§ **Petunjuk Tugas**: Dalam bagian dokumen tentang mbakyu bakul dawet, untuk siapa sisa dagangannya disediakan?

§ **Bagian Dokumen**:

Dengan begitu daganganmu laku lebih banyak,” kata si pembeli meyakinkan. Tapi si mbakyu bakul dawet menjawab bahwa dagangannya ini sudah banyak. Rata-rata tiap hari habis. Dan jika ada sisa,itu bukan hal yang disesalinya karena sisa itu disediakan untuk anak-anaknya. Sampai di situ ahli ekonomi dari Universitas Gajahmada tersebut membeberkan ceritanya.

Lantas dia memberikan interpretasinya,bahwa ekonomi rakyat itu ada,sangat nyata, dan ideologi di baliknya juga nyata, bahkan lebih nyata dari ideologi apa pun karena ideologi “ini sudah cukup” atau pandangan hidup “secukupnya”, yang merupakan filsafat hidup orang Jawa, dilaksanakannya dalam wujud nyata sebagai bentuk tingkah laku ekonomi mbakyu bakul dawet tadi.

§ **Informasi yang Diberikan**:

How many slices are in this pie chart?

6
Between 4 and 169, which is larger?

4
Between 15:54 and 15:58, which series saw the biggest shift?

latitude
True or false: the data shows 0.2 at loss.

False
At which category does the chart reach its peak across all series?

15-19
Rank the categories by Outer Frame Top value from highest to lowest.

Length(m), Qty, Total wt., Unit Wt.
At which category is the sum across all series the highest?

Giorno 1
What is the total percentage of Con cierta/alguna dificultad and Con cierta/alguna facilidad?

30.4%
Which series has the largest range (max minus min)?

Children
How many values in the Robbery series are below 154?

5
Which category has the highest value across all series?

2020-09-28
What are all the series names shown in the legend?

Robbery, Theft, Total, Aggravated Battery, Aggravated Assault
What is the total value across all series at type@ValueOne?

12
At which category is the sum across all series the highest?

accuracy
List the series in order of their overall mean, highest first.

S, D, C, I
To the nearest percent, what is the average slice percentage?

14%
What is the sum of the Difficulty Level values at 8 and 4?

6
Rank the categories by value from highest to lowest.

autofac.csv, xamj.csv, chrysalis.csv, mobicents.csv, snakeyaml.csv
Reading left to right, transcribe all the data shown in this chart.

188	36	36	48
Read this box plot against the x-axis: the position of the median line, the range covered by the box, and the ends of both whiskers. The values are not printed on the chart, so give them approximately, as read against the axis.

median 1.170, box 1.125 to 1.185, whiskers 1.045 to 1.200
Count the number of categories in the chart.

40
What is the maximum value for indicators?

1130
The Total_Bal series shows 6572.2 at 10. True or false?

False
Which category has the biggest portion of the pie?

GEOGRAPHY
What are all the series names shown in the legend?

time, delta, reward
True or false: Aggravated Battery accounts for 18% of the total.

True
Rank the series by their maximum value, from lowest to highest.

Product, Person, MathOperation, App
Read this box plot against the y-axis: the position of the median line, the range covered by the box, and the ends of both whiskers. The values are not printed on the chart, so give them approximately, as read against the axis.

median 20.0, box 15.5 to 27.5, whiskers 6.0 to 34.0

§ **Jawaban Tugas**: Untuk anak-anaknya.